# [What you should do]
Return the lines of every entry below verbatim, leaving out the pictures.

# [The data]
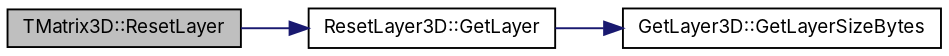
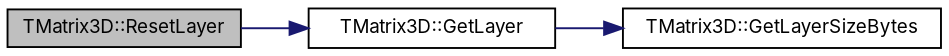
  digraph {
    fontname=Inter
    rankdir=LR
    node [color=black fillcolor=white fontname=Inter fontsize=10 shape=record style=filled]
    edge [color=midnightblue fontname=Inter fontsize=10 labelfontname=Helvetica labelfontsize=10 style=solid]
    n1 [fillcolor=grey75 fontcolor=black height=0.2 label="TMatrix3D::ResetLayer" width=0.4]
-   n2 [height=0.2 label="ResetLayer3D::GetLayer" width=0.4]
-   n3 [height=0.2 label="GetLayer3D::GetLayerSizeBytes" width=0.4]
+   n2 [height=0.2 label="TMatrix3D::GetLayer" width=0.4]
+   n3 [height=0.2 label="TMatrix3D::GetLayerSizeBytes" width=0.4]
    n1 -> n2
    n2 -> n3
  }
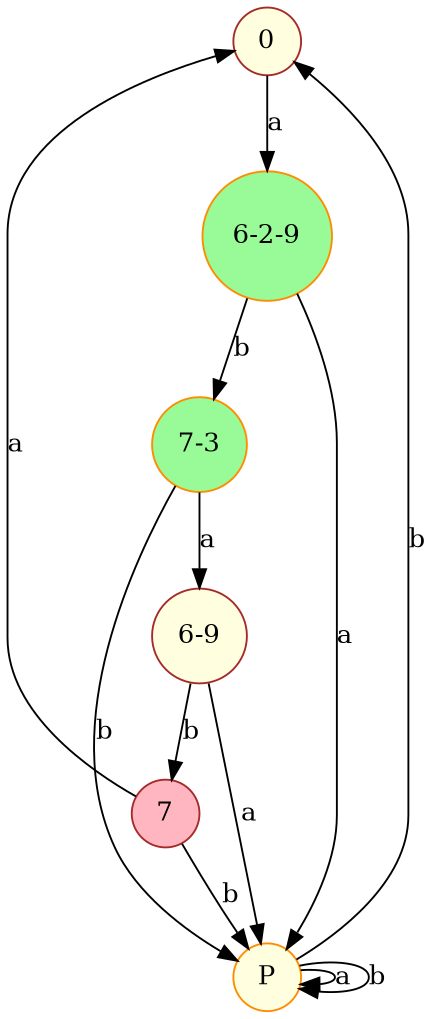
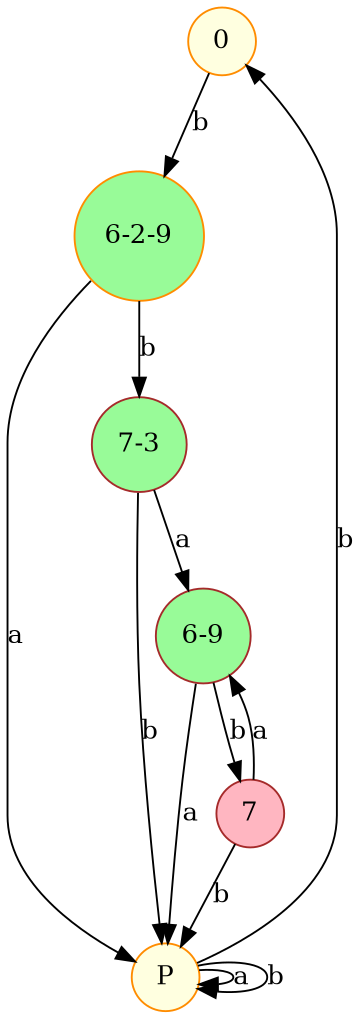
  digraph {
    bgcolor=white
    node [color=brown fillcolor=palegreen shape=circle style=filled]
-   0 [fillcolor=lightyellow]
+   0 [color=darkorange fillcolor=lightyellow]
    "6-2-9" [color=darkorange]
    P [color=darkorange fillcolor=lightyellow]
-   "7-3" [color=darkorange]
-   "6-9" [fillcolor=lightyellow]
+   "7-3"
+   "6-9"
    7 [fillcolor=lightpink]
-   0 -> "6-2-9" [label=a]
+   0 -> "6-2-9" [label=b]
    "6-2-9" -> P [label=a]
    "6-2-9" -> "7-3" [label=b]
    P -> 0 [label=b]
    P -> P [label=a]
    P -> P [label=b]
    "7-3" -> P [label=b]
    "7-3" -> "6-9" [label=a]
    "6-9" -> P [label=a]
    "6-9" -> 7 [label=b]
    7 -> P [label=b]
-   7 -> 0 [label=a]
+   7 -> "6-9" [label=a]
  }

# [Exercise output]
  digraph {
    fontname=Inter
    rankdir=LR
    node [color=black fillcolor=white fontname=Inter fontsize=10 shape=record style=filled]
    edge [color=midnightblue fontname=Inter fontsize=10 labelfontname=Helvetica labelfontsize=10 style=solid]
    n1 [fillcolor=grey75 fontcolor=black height=0.2 label="TMatrix3D::ResetLayer" width=0.4]
-   n2 [height=0.2 label="ResetLayer3D::GetLayer" width=0.4]
-   n3 [height=0.2 label="GetLayer3D::GetLayerSizeBytes" width=0.4]
+   n2 [height=0.2 label="TMatrix3D::GetLayer" width=0.4]
+   n3 [height=0.2 label="TMatrix3D::GetLayerSizeBytes" width=0.4]
    n1 -> n2
    n2 -> n3
  }
  digraph {
    bgcolor=white
    node [color=brown fillcolor=palegreen shape=circle style=filled]
-   0 [fillcolor=lightyellow]
+   0 [color=darkorange fillcolor=lightyellow]
    "6-2-9" [color=darkorange]
    P [color=darkorange fillcolor=lightyellow]
-   "7-3" [color=darkorange]
-   "6-9" [fillcolor=lightyellow]
+   "7-3"
+   "6-9"
    7 [fillcolor=lightpink]
-   0 -> "6-2-9" [label=a]
+   0 -> "6-2-9" [label=b]
    "6-2-9" -> P [label=a]
    "6-2-9" -> "7-3" [label=b]
    P -> 0 [label=b]
    P -> P [label=a]
    P -> P [label=b]
    "7-3" -> P [label=b]
    "7-3" -> "6-9" [label=a]
    "6-9" -> P [label=a]
    "6-9" -> 7 [label=b]
    7 -> P [label=b]
-   7 -> 0 [label=a]
+   7 -> "6-9" [label=a]
  }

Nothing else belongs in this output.